Q&A with a co-editor of REPARATIONS AND REPARATORY JUSTICE

Mary Frances Berry, co-editor with Sundiata Keita Cha-Jua and V. P. Franklin of Reparations and Reparatory Justice: Past, Present, and Future, answers questions on their new book.

Q: Why did you decide to write this book?  

I decided it is important to make the original sources and disparate perspectives on reparations and reparatory justice widely available to students, scholars and the public. 

Q: What is the most interesting discovery you made while researching and writing your book?  

The demand for reparations has been long-standing and a persistent part of the history of slave descendant blacks and has long inspired other demands for reparative justice.  

Q: What myths do you hope your book will dispel or what do you hope your book will help readers unlearn? 

The myth that blacks saw themselves somehow benefiting from slavery. Also, the myth that slavery was a benign institution and discrimination since abolition has no influence on the economic deprivation many blacks experience. 

Q: Which part of the publishing process did you find the most interesting?

Collecting the information. 

Q: What is your advice to scholars/authors who want to take on a similar project? 

It is well worth it and such projects serve wonderfully to illuminate the history of controverted topics. 


Sundiata Keita Cha-Jua is an associate professor in history and African American studies at the University of Illinois Urbana-Champaign.
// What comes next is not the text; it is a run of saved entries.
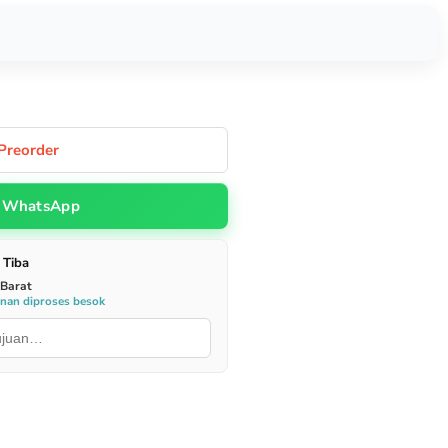
Preorder
WhatsApp
 Tiba
 Barat
anan diproses besok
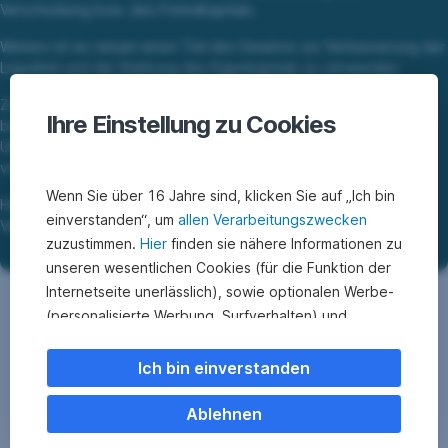
Verschuldung bzw. des Fremdkapitals.
Weiters ist es ratsam einen Teil des Gewinns zur Verbesserung der
Liquidität und die Stärkung des Eigenkapitals zu verwenden
Zusätzlich werden die Mittel in die Firma reinvestiert,
Ihre Einstellung zu Cookies
beispielsweise werden Sachanlagen gekauft oder die
Überschüsse werden in die Ausbildung für die Mitarbeiter
verwendet.
Wenn Sie über 16 Jahre sind, klicken Sie auf „Ich bin
Hier ist darauf zu achten, dass eine Ausgewogenheit bei der
einverstanden“, um
allen Verarbeitungszwecken
Verwendung der Mittel besteht.
zuzustimmen.
Hier
finden sie nähere Informationen zu
unseren wesentlichen Cookies (für die Funktion der
Internetseite unerlässlich), sowie optionalen Werbe-
(personalisierte Werbung, Surfverhalten) und
Statistik-Cookies (Nutzerverhalten,
Serviceverbesserung). Einzelne Kategorien können
Ich bin einverstanden
Sie auch ablehnen. Ihre
Cookie Einstellungen können Sie jederzeit ändern
.
Ablehnen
He is the author of America’s First Black Town: Brooklyn, Illinois, 1830–1915.

Mary Frances Berry is the Geraldine R. Segal Professor of American Social Thought Emerita and emeritus professor of history at the University of Pennsylvania. Her thirteen books include History Teaches Us to Resist: How Progressive Movements Have Succeeded in Challenging Time.

V. P. Franklin is a Distinguished Professor Emeritus of history and education at the University of California Riverside. His eleven books include The Young Crusaders: The Untold Story of the Children and Teenagers Who Galvanized the Civil Rights Movement.